• **What you will do**:
a – Using the summary below on beta-blocker treatment after myocardial infarction, decide whether each statement agrees with it, answering yes or no and quoting the words that decide it. (i) When combined with optimal acute and chronic treatment, beta blockers after myocardial infarction give an added survival benefit. (ii) The reductions in reinfarction and angina symptoms from beta-blocker use begin to wane within 30 days. (iii) Patients seldom have trouble continuing treatment.
b – According to the summary below on beta-blocker treatment after myocardial infarction, which two conditions can occur with treatment?
[Opening Extracted text section]
Does beta-blocker treatment after myocardial infarction reduce mortality?
Although recommended by guidelines and used as a so-called quality indicator of hospital care, the use of beta blockers following myocardial infarction, when combined with optimal acute and chronic treatment, does not provide a further survival benefit. Beta-blocker use reduces subsequent reinfarction and angina symptoms, but these benefits begin to wane within 30 days. Heart failure and cardiogenic shock can occur with treatment, and patients often have trouble continuing treatment. (Level of Evidence = 1a)
[Closing Extracted text section]
[Opening Stored data section]
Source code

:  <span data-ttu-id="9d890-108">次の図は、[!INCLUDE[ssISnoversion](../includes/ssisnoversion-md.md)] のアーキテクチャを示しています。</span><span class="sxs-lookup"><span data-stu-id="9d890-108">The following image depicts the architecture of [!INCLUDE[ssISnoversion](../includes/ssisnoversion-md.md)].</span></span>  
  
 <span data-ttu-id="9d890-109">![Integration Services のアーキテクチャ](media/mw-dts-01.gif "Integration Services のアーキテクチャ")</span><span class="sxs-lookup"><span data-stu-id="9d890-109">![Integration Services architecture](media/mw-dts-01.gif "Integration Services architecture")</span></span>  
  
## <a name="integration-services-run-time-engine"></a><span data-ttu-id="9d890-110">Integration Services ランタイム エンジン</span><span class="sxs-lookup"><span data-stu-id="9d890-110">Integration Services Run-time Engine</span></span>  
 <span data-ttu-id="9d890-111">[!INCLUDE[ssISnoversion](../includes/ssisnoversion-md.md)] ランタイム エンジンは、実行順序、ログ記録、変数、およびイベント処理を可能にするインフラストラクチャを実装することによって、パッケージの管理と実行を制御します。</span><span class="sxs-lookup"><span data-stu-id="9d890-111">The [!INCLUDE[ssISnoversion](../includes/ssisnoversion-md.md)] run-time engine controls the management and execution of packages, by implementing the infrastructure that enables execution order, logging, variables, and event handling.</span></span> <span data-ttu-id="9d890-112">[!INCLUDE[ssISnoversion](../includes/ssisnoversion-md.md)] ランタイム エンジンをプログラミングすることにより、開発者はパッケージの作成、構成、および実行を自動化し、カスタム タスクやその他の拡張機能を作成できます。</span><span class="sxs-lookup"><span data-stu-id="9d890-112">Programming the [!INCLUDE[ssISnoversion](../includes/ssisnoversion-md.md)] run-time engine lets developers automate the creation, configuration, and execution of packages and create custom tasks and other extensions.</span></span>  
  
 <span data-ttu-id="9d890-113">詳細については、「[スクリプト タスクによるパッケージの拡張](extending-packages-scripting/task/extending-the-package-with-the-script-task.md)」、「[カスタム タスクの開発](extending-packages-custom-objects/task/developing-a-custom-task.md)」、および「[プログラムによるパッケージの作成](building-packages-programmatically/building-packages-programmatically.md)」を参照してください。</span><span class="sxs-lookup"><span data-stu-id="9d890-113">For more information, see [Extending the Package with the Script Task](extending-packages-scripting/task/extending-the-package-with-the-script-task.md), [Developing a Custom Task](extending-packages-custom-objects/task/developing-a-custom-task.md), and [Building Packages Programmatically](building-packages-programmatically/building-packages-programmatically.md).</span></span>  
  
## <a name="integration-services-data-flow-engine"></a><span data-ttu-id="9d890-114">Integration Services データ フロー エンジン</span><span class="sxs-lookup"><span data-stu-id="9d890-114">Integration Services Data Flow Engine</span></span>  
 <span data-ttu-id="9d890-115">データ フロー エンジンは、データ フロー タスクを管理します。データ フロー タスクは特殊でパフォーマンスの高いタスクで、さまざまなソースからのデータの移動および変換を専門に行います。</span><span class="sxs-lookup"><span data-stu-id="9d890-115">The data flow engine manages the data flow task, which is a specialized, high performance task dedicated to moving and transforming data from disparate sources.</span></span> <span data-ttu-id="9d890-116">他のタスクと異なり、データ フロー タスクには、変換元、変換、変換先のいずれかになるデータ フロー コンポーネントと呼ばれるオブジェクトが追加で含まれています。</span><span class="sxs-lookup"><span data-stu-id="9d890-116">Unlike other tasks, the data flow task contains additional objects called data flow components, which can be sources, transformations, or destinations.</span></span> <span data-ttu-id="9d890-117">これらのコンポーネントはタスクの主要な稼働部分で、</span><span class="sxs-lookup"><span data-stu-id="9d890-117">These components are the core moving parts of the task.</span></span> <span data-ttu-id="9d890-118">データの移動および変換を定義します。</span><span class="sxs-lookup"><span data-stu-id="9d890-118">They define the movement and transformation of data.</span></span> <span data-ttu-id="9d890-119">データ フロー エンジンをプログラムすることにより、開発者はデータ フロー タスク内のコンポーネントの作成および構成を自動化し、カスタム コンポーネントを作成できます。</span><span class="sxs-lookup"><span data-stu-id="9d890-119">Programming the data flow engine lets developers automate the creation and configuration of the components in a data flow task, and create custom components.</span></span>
[Closing Stored data section]
• **Problem solutions**:
a –
(i) No: "does not provide a further survival benefit"
(ii) Yes: "these benefits begin to wane within 30 days"
(iii) No: "patients often have trouble continuing treatment"

b – Heart failure and cardiogenic shock.